-------- PASSAGE GIVEN --------
First gay marriages in New Jersey take place

Joseph Panessidi (right) and Orville Bell were the first same-sex couple to be married in New Jersey, by outgoing Newark mayor Cory Booker. Photograph: Adam Hunger/Reuters

[]Seven same-sex couples were married en masse in Newark on Monday morning, minutes after New Jersey officially became the 14th state in the US to allow gay marriage.

Newark mayor Cory Booker officiated at the ceremonies, describing it as “one of the greatest privileges” of his life in one of his last acts in office. Booker, who rose to national renown through savvy use of social media and a penchant for heroic acts, was elected to the US Senate last week and will be sworn in later this month.

“It is officially past midnight. Marriage is now equal in New Jersey,” Booker announced at Newark city hall at 12.01am. The assembled crowd of activists and soon-to-be newly weds cheered.

Booker had refused requests to officiate at marriage ceremonies since being elected mayor in 2006, in protest at same-sex marriage being unlawful in the state. A judge ruled last month that New Jersey must recognise same-sex marriages, and despite late attempts to delay the ruling – including by the state’s governor, Chris Christie – it was upheld on Friday. Booker made up for his seven barren years in office as he swiftly joined a total of nine couples in holy matrimony – including two heterosexual couples – within around 20 minutes.

Joseph Panessidi (right) and Orville Bell were the first same-sex couple to be married in New Jersey, by outgoing Newark mayor Cory Booker. Photograph: Adam Hunger/Reuters
Joseph Panessidi (right) and Orville Bell were the first same-sex couple to be married in New Jersey, by outgoing Newark mayor Cory Booker. Photograph: Adam Hunger/Reuters

“Do you wish to join in marriage?” Booker asked Joseph Panessidi and Orville Bell, both 65, who were first in line to be married. Both Panessidi and Bell answered in the affirmative.

“And I wish to join you,” Booker said. “Not in the marriage,” he added quickly, as laughter flowed up toward the ornate ceiling.

A momentary shadow was cast over the ceremony when Booker asked the crowd to speak if they knew of any “substantive reason” why Panessidi and Bell should not be wed.

“This is unlawful in the eyes of God,” shouted an earnest-looking man wearing a beige jacket. He continued to shout as he was escorted out by police. “The Bible says that ‘he that lieth with a man as he does with a woman, it’s an abomination in the eyes of the Lord’,” the man, 24-year-old Mark de Rouville, told the Guardian afterwards.

The interruption was minor, however, as Booker said he had not heard “any substantive reason” in the protester’s message. He continued rattling through the ceremonies until all were wed.

“We feel that it’s clear now,” Panessidi said afterwards as guests drank champagne, ate cake and danced to Diana Ross’s 1980 hit I’m Coming Out. “You can’t misunderstand what our relationship is. It can’t be dismissed or refuted by anyone.”
--------
__WRITTEN TASKS__:
(a) Condense the paragraph of the New Jersey marriage article that begins "Booker had refused requests" into a short bulleted list that keeps its main facts.
(b) Give the New Jersey marriage article again, starting at "A momentary shadow" and ending at "all were wed.", and swap "beige jacket" for "gray coat".
(c) Translate this sentence from the New Jersey marriage article into Spanish: "The assembled crowd of activists and soon-to-be newly weds cheered."
This data is separate material with no link to the New Jersey marriage article.
-------- MATERIAL --------
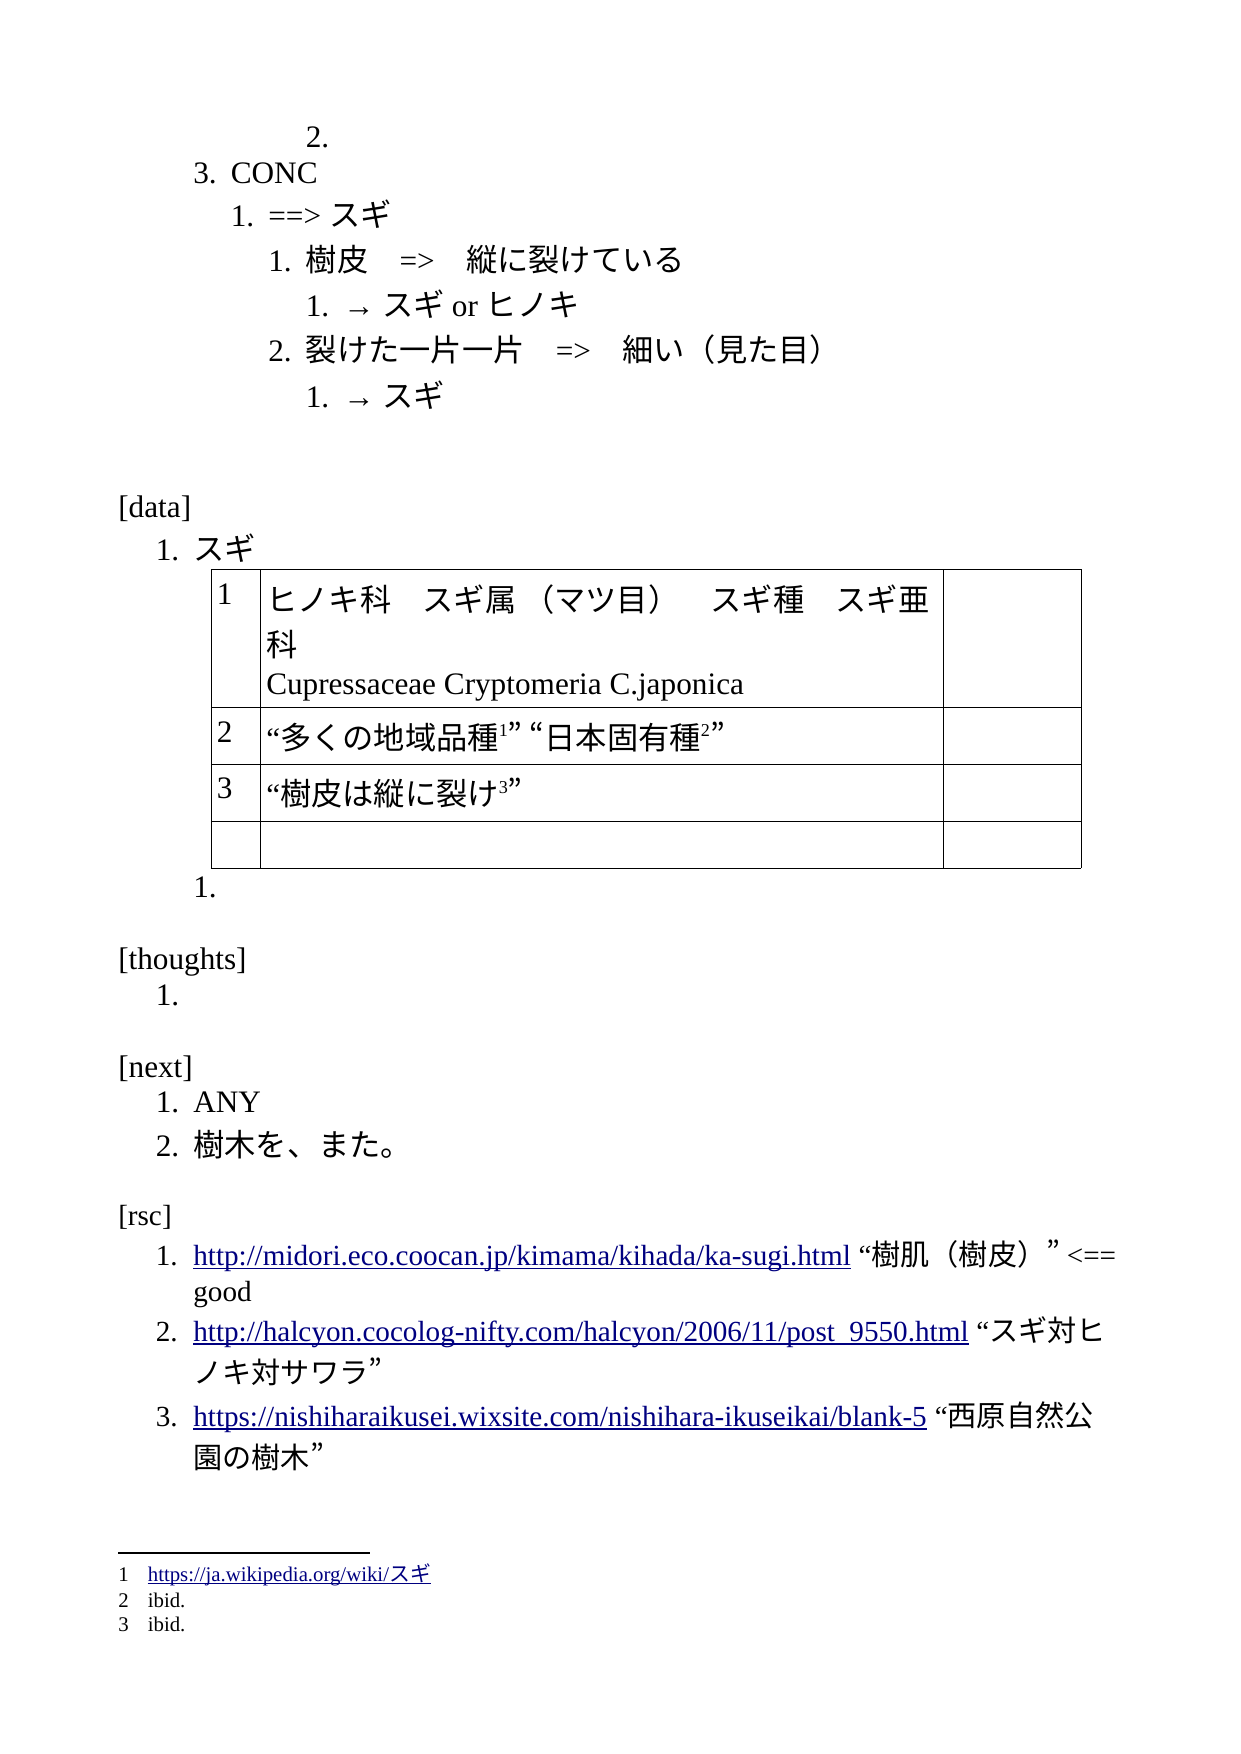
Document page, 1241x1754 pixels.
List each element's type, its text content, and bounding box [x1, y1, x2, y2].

list ==> スギ [231, 190, 1122, 235]
table_header [944, 570, 1081, 707]
table_header 1 [212, 570, 260, 707]
list CONC [193, 154, 1122, 190]
table_cell “樹皮は縦に裂け” [261, 765, 943, 821]
list → スギ [306, 371, 1122, 416]
table_cell “多くの地域品種” “日本固有種” [261, 708, 943, 764]
text [data] [118, 488, 1122, 524]
list ANY [156, 1084, 1122, 1120]
list http://halcyon.cocolog-nifty.com/halcyon/2006/11/post_9550.html “スギ対ヒノキ対サワラ” [156, 1308, 1122, 1392]
text [next] [118, 1048, 1122, 1084]
table_cell [944, 765, 1081, 821]
list スギ [156, 524, 1122, 569]
list https://nishiharaikusei.wixsite.com/nishihara-ikuseikai/blank-5 “西原自然公園の樹木” [156, 1392, 1122, 1477]
text [thoughts] [118, 940, 1122, 976]
table_cell [944, 822, 1081, 868]
table_cell [944, 708, 1081, 764]
list http://midori.eco.coocan.jp/kimama/kihada/ka-sugi.html “樹肌（樹皮）” <== good [156, 1232, 1122, 1308]
list → スギ or ヒノキ [306, 280, 1122, 326]
table_cell [261, 822, 943, 868]
table_cell 2 [212, 708, 260, 764]
table_header ヒノキ科 スギ属 （マツ目） スギ種 スギ亜科 Cupressaceae Cryptomeria C.japonica [261, 570, 943, 707]
text [rsc] [118, 1198, 1122, 1232]
table_cell 3 [212, 765, 260, 821]
list 樹皮 => 縦に裂けている [268, 235, 1122, 280]
list 裂けた一片一片 => 細い（見た目） [268, 326, 1122, 371]
table_cell [212, 822, 260, 868]
list 樹木を、また。 [156, 1120, 1122, 1165]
--------
__OUTPUTS__:
(a)
- Since his 2006 election as mayor, Booker had declined to officiate at marriages in protest at same-sex marriage being unlawful in New Jersey.
- Last month a judge ruled that the state must recognize same-sex marriages. Despite late attempts to delay it, including by Governor Chris Christie, the ruling was upheld on Friday.
- Booker then married nine couples, two of them heterosexual, in about 20 minutes.

(b)
A momentary shadow was cast over the ceremony when Booker asked the crowd to speak if they knew of any “substantive reason” why Panessidi and Bell should not be wed.

“This is unlawful in the eyes of God,” shouted an earnest-looking man wearing a gray coat. He continued to shout as he was escorted out by police. “The Bible says that ‘he that lieth with a man as he does with a woman, it’s an abomination in the eyes of the Lord’,” the man, 24-year-old Mark de Rouville, told the Guardian afterwards.

The interruption was minor, however, as Booker said he had not heard “any substantive reason” in the protester’s message. He continued rattling through the ceremonies until all were wed.

(c) La multitud reunida de activistas y futuros recién casados vitoreó.